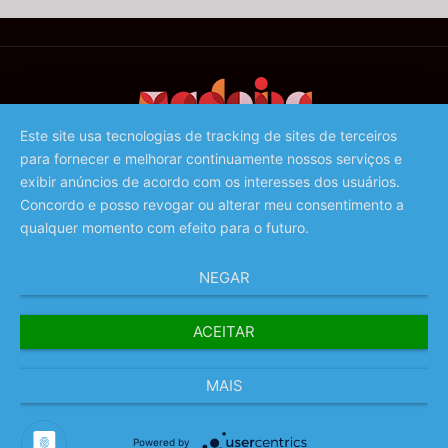
Este site usa tecnologias de tracking de sites de terceiros
para fornecer e melhorar continuamente nossos serviços e
©️ 2023 - Associação de Promoção da Madeira
exibir anúncios de acordo com os interesses dos usuários.
Concordo e posso revogar ou alterar meu consentimento a
qualquer momento com efeito para o futuro.
NEGAR
ACEITAR
MAIS
Powered by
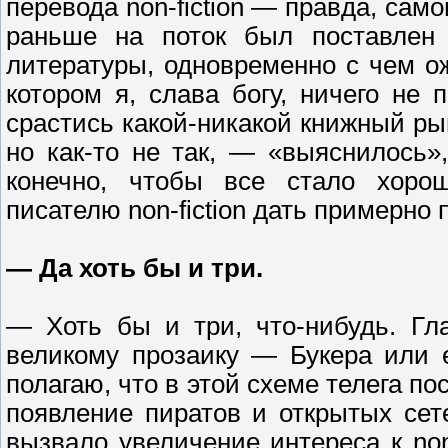
перевода non-fiction — правда, сам
раньше на поток был поставлен 
литературы, одновременно с чем о
котором я, слава богу, ничего не
срастись какой-никакой книжный рын
но как-то не так, — «выяснилось»
конечно, чтобы все стало хорош
писателю non-fiction дать примерно
— Да хоть бы и три.
— Хоть бы и три, что-нибудь. Гл
великому прозаику — Букера или е
полагаю, что в этой схеме телега п
появление пиратов и открытых сет
вызвало увеличение интереса к non-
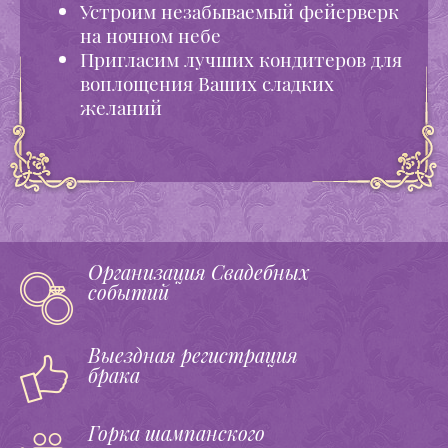
Устроим незабываемый фейерверк
на ночном небе
Пригласим лучших кондитеров для
воплощения Ваших сладких
желаний
Организация Свадебных
событий
Выездная регистрация
брака
Горка шампанского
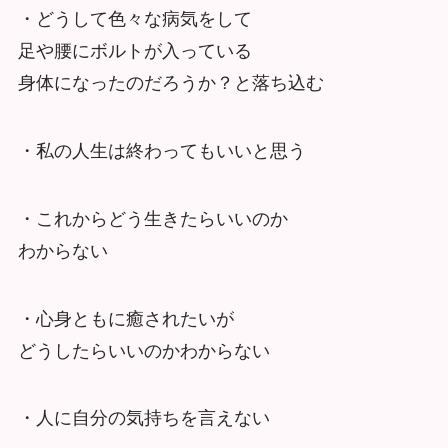
・どうして色々な病気をして
足や腰にボルトが入っている
身体になったのだろうか？と落ち込む
・私の人生は終わってもいいと思う
・これからどう生きたらいいのか
わからない
・心身ともに癒されたいが
どうしたらいいのかわからない
・人に自分の気持ちを言えない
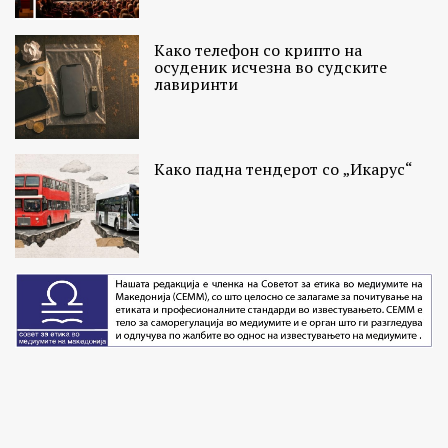
Како телефон со крипто на
осуденик исчезна во судските
лавиринти
Како падна тендерот со „Икарус“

· · ·

**Instruction:** Rewrite the text of all the items above, substituting "нон-фикшн" for "non-fiction" and leaving everything else unchanged. Omit the pictures from your answer.

**Solution to the problem:**
Este site usa tecnologias de tracking de sites de terceiros
para fornecer e melhorar continuamente nossos serviços e
©️ 2023 - Associação de Promoção da Madeira
exibir anúncios de acordo com os interesses dos usuários.
Concordo e posso revogar ou alterar meu consentimento a
qualquer momento com efeito para o futuro.
NEGAR
ACEITAR
MAIS
Powered by
перевода нон-фикшн — правда, сам
раньше на поток был поставлен 
литературы, одновременно с чем о
котором я, слава богу, ничего не
срастись какой-никакой книжный рын
но как-то не так, — «выяснилось»
конечно, чтобы все стало хорош
писателю нон-фикшн дать примерно
— Да хоть бы и три.
— Хоть бы и три, что-нибудь. Гл
великому прозаику — Букера или е
полагаю, что в этой схеме телега п
появление пиратов и открытых сет
вызвало увеличение интереса к non-
Устроим незабываемый фейерверк
на ночном небе
Пригласим лучших кондитеров для
воплощения Ваших сладких
желаний
Организация Свадебных
событий
Выездная регистрация
брака
Горка шампанского
・どうして色々な病気をして
足や腰にボルトが入っている
身体になったのだろうか？と落ち込む
・私の人生は終わってもいいと思う
・これからどう生きたらいいのか
わからない
・心身ともに癒されたいが
どうしたらいいのかわからない
・人に自分の気持ちを言えない
Како телефон со крипто на
осуденик исчезна во судските
лавиринти
Како падна тендерот со „Икарус“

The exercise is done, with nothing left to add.